(Records from a dataset)
──────────────────────────────
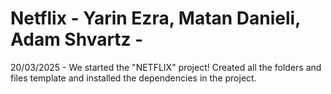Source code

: # Netflix - Yarin Ezra, Matan Danieli, Adam Shvartz - 

20/03/2025 - We started the "NETFLIX" project!
Created all the folders and files template and installed the dependencies in the project.
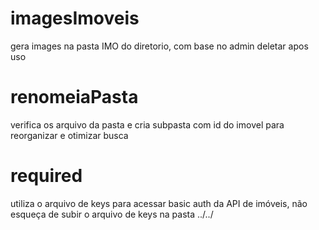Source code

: # imagesImoveis
gera images na pasta IMO do diretorio, com base no admin
deletar apos uso

# renomeiaPasta
verifica os arquivo da pasta e cria subpasta com id do imovel para reorganizar e otimizar busca

# required
utiliza o arquivo de keys para acessar basic auth da API de imóveis, não esqueça de subir o arquivo de keys na pasta ../../
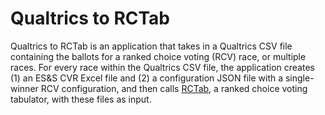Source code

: # Qualtrics to RCTab

Qualtrics to RCTab is an application that takes in a Qualtrics CSV file containing the ballots for a ranked choice voting (RCV) race, or multiple races. For every race within the Qualtrics CSV file, the application creates (1) an ES&S CVR Excel file and (2) a configuration JSON file with a single-winner RCV configuration, and then calls [RCTab](https://www.rcvresources.org/rctab), a ranked choice voting tabulator, with these files as input.
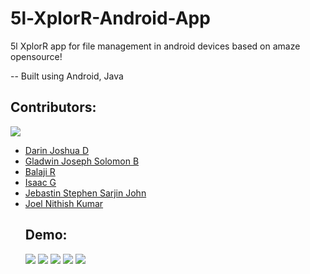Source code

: # 5l-XplorR-Android-App

5l XplorR app for file management in android devices based on amaze opensource!

-- Built using Android, Java 

## Contributors:

<img src="https://img.shields.io/badge/Contributors-6-lightblue">

<ul><li><a href="https://github.com/DarinJoshua-dev">Darin Joshua D</a>

 <li><a href="https://github.com/GladwinJosephSolomon">Gladwin Joseph Solomon B</a>
  
 <li><a href="https://github.com/Balaji036">Balaji R</a>
  
 <li><a href="https://github.com/isaacgn">Isaac G</a>

 <li><a href="https://github.com/Jebastin-stephen">Jebastin Stephen Sarjin John</a>
 
 <li><a href="https://github.com/JoelNithishKumar">Joel Nithish Kumar</a>

## Demo:

<img src="https://github.com/DarinJoshua-dev/5l-XplorR-Android-App/blob/master/images/Screenshot_1.jpg">
<img src="https://github.com/DarinJoshua-dev/5l-XplorR-Android-App/blob/master/images/Screenshot_2.jpg">
<img src="https://github.com/DarinJoshua-dev/5l-XplorR-Android-App/blob/master/images/Screenshot_3.jpg">
<img src="https://github.com/DarinJoshua-dev/5l-XplorR-Android-App/blob/master/images/Screenshot_4.jpg">
<img src="https://github.com/DarinJoshua-dev/5l-XplorR-Android-App/blob/master/images/Screenshot_6.jpg">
──────────────────────────────
▶ _Problem_
The entries above need to be printed again exactly; please exclude all pictures.

▶ _Output of the task_
Source code

: # Netflix - Yarin Ezra, Matan Danieli, Adam Shvartz - 

20/03/2025 - We started the "NETFLIX" project!
Created all the folders and files template and installed the dependencies in the project.
Source code

: # imagesImoveis
gera images na pasta IMO do diretorio, com base no admin
deletar apos uso

# renomeiaPasta
verifica os arquivo da pasta e cria subpasta com id do imovel para reorganizar e otimizar busca

# required
utiliza o arquivo de keys para acessar basic auth da API de imóveis, não esqueça de subir o arquivo de keys na pasta ../../
Source code

: # Qualtrics to RCTab

Qualtrics to RCTab is an application that takes in a Qualtrics CSV file containing the ballots for a ranked choice voting (RCV) race, or multiple races. For every race within the Qualtrics CSV file, the application creates (1) an ES&S CVR Excel file and (2) a configuration JSON file with a single-winner RCV configuration, and then calls [RCTab](https://www.rcvresources.org/rctab), a ranked choice voting tabulator, with these files as input.
Source code

: # 5l-XplorR-Android-App

5l XplorR app for file management in android devices based on amaze opensource!

-- Built using Android, Java 

## Contributors:

<img src="https://img.shields.io/badge/Contributors-6-lightblue">

<ul><li><a href="https://github.com/DarinJoshua-dev">Darin Joshua D</a>

 <li><a href="https://github.com/GladwinJosephSolomon">Gladwin Joseph Solomon B</a>
  
 <li><a href="https://github.com/Balaji036">Balaji R</a>
  
 <li><a href="https://github.com/isaacgn">Isaac G</a>

 <li><a href="https://github.com/Jebastin-stephen">Jebastin Stephen Sarjin John</a>
 
 <li><a href="https://github.com/JoelNithishKumar">Joel Nithish Kumar</a>

## Demo:

<img src="https://github.com/DarinJoshua-dev/5l-XplorR-Android-App/blob/master/images/Screenshot_1.jpg">
<img src="https://github.com/DarinJoshua-dev/5l-XplorR-Android-App/blob/master/images/Screenshot_2.jpg">
<img src="https://github.com/DarinJoshua-dev/5l-XplorR-Android-App/blob/master/images/Screenshot_3.jpg">
<img src="https://github.com/DarinJoshua-dev/5l-XplorR-Android-App/blob/master/images/Screenshot_4.jpg">
<img src="https://github.com/DarinJoshua-dev/5l-XplorR-Android-App/blob/master/images/Screenshot_6.jpg">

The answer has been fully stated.